# Supplied entries
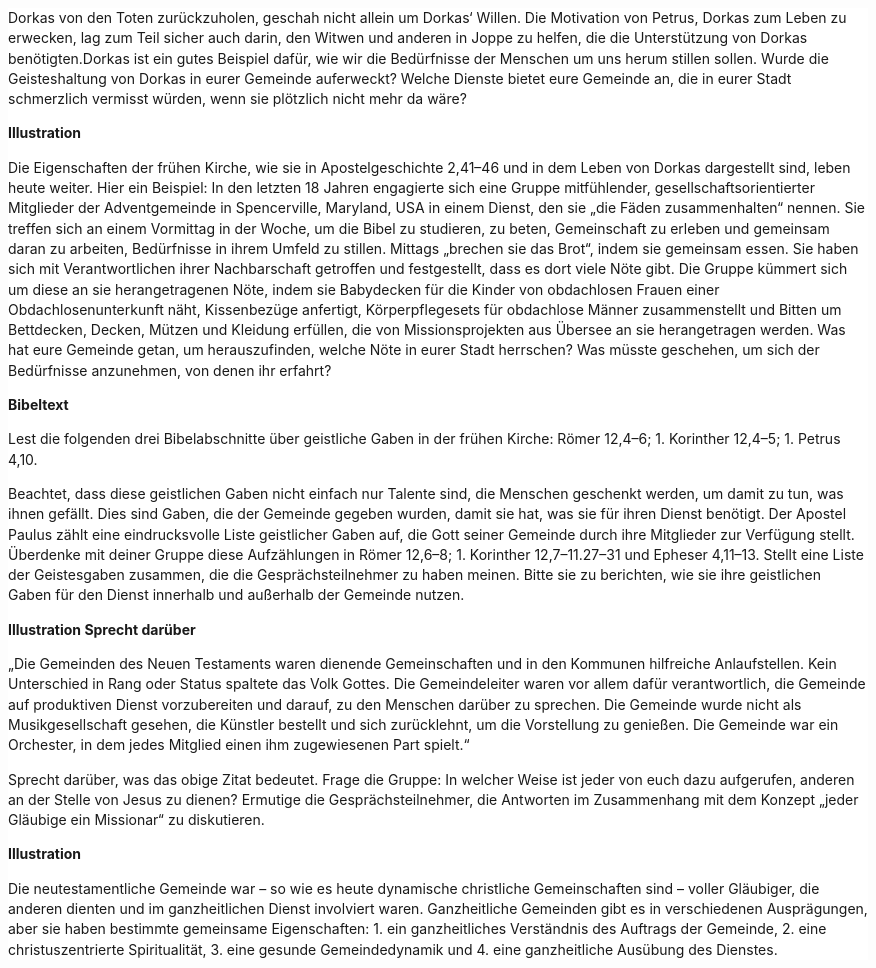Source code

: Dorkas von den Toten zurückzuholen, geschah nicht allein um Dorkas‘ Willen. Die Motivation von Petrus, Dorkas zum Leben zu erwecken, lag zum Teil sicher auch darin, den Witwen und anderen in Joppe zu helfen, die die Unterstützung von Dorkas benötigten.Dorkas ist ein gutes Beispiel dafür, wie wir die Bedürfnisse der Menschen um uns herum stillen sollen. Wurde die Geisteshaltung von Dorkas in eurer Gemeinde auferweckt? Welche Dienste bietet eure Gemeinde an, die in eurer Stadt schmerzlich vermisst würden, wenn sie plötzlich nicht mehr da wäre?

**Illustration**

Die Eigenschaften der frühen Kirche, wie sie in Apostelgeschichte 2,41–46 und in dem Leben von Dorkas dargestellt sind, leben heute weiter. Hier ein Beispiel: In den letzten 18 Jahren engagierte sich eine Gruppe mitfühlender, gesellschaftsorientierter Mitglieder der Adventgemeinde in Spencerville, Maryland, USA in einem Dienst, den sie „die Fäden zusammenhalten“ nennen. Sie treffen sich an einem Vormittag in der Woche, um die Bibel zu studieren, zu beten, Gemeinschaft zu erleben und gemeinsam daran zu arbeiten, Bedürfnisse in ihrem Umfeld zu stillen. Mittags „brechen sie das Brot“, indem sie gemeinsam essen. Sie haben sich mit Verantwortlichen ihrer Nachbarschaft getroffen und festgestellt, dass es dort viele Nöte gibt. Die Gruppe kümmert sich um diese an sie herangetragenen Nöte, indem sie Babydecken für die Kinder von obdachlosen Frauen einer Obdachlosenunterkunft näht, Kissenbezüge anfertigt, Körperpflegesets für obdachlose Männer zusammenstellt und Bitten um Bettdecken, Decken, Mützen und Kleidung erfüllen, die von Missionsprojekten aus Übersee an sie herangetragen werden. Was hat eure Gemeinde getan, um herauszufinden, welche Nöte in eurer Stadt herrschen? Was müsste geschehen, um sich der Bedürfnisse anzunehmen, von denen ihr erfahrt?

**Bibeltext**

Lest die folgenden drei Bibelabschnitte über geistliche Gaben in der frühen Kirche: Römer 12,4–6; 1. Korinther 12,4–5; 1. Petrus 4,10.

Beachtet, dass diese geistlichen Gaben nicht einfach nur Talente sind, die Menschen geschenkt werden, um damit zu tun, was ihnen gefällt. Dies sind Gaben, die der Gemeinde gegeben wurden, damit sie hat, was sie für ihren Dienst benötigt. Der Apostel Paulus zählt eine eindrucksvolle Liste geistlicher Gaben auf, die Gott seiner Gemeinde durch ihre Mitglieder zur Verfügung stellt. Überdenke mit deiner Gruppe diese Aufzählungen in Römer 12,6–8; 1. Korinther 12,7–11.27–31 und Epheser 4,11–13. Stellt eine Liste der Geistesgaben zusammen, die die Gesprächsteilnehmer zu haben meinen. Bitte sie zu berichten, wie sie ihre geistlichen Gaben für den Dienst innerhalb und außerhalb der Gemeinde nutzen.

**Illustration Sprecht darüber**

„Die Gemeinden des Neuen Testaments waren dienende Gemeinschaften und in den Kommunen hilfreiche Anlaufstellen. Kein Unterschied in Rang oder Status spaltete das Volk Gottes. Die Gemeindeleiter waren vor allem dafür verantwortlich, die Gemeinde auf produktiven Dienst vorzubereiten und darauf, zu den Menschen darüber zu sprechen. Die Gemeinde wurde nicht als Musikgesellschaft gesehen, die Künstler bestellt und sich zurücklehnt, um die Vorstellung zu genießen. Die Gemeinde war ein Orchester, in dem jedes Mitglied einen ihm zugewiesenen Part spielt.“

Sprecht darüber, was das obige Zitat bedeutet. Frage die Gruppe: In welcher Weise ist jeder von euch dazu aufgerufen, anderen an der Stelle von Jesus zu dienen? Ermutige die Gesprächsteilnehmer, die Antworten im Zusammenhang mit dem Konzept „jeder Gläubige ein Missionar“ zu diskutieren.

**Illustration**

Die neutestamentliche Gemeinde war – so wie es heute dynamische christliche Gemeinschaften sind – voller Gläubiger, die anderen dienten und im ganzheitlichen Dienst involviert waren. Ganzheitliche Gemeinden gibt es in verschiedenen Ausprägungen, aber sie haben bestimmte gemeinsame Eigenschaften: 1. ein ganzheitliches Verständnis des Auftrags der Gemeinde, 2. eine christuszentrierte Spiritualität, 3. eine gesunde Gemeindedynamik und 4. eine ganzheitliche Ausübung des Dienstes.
==
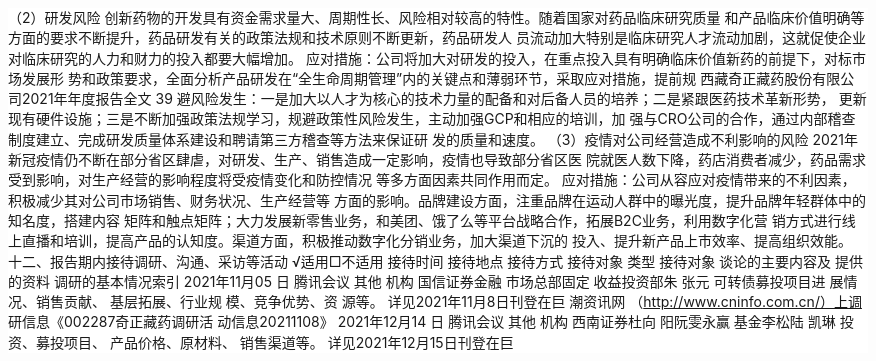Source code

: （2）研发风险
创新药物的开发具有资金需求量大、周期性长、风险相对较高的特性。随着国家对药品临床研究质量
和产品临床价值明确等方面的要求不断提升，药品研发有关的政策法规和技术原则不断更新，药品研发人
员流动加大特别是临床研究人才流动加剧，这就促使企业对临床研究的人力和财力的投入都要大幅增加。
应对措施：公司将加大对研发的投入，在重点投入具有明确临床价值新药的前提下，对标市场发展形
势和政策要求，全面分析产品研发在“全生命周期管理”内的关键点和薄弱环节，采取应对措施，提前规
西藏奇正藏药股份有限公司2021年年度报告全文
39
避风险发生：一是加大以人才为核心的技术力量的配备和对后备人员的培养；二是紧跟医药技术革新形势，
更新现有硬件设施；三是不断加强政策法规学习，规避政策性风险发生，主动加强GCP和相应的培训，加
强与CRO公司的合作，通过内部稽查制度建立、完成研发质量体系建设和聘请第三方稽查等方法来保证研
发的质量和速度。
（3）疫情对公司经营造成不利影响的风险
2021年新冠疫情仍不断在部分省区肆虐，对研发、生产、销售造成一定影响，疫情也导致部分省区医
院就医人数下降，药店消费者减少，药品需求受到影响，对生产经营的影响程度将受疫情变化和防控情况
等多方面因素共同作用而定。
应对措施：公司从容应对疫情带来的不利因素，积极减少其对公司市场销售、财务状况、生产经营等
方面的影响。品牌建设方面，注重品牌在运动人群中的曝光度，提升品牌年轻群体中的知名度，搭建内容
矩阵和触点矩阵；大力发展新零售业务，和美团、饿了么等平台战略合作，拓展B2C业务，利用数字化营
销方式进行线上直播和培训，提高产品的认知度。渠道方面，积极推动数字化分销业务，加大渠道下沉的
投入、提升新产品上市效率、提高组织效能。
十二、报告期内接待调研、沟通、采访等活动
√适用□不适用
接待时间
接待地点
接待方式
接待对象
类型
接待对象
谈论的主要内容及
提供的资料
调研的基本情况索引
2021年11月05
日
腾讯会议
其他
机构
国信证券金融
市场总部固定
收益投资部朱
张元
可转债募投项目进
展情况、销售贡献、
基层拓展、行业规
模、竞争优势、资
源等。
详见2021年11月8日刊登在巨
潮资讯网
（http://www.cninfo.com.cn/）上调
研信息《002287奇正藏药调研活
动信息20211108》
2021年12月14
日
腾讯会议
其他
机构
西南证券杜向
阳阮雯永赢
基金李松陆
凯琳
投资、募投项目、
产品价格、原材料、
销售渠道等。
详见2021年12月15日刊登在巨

# Exercise directions
Count the lines in the records that contain the string "Stadt", treating uppercase and lowercase as different. Reply with the number alone.

# Answer space
2